**Aim of the task:** The only thing to report is how many lines of the data contain the word "bridge".
++++ Data
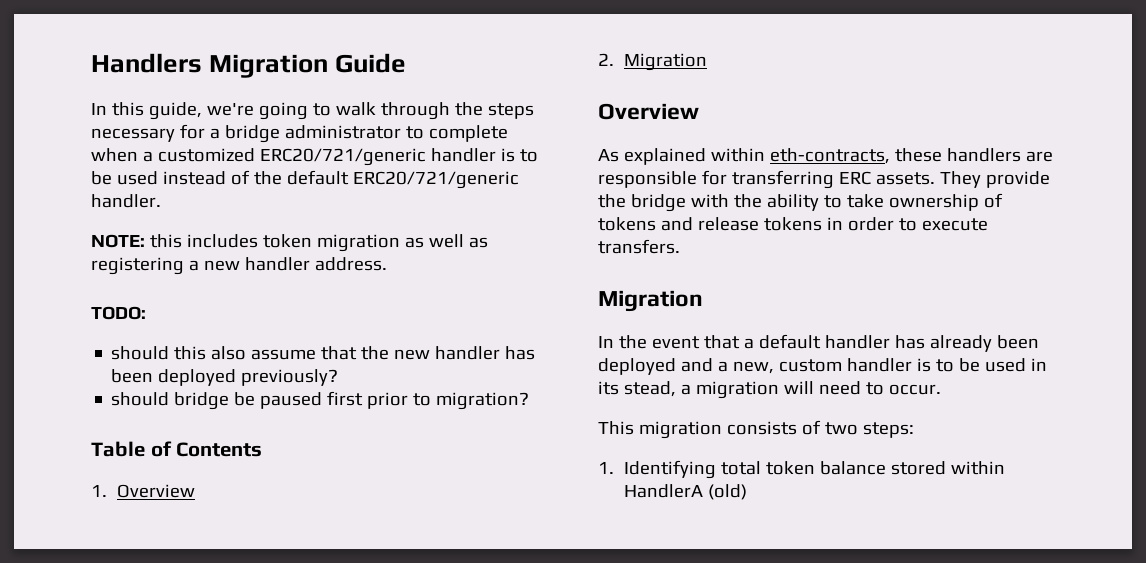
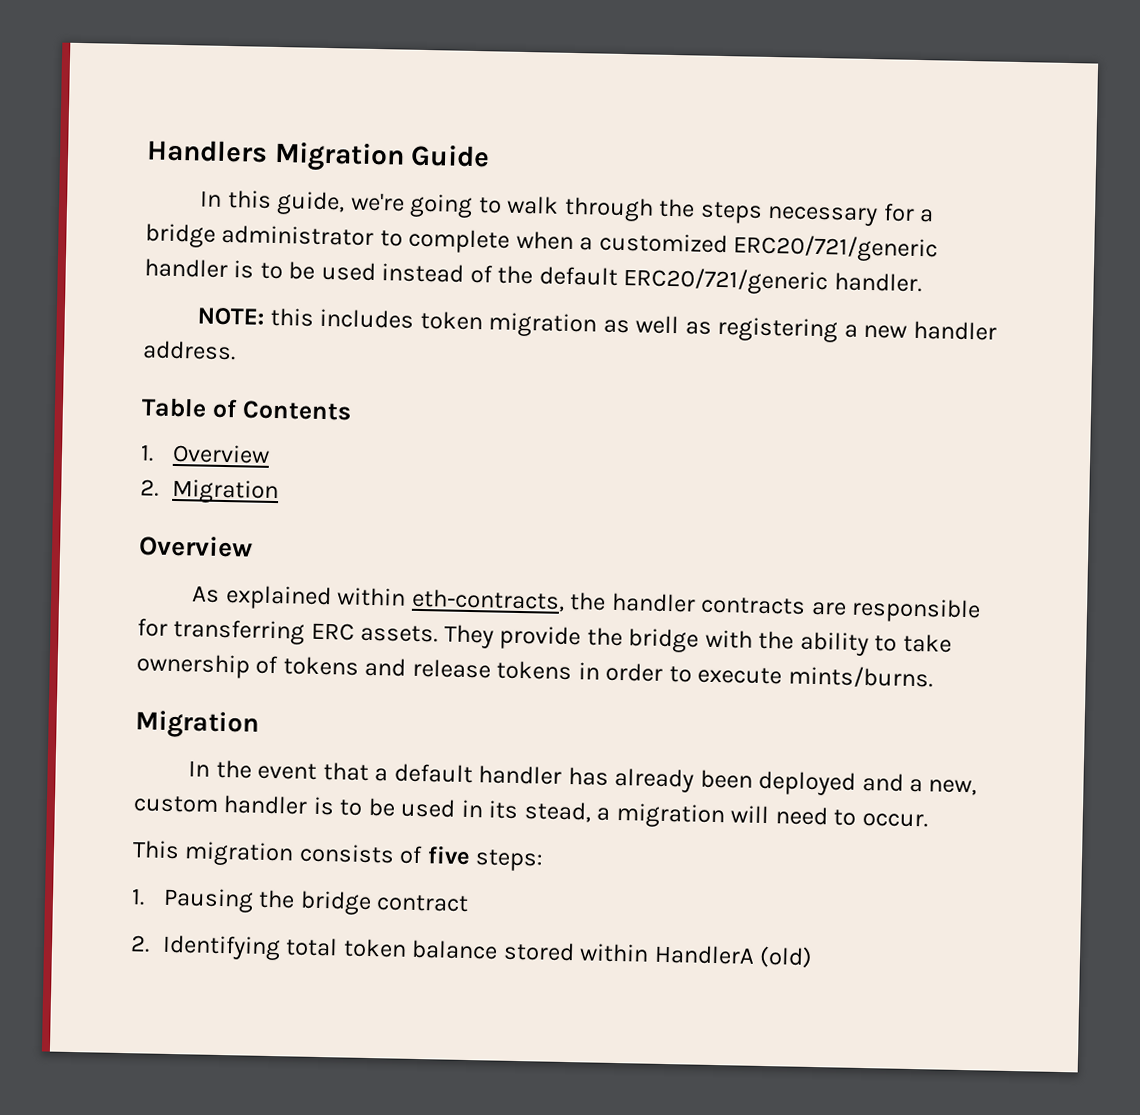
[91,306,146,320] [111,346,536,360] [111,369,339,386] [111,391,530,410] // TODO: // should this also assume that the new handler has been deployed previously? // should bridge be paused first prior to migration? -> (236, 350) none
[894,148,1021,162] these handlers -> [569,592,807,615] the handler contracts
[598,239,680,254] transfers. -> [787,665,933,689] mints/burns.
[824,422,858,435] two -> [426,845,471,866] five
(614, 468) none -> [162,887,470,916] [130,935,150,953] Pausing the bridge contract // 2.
++++++++
**Solution for this problem:** 2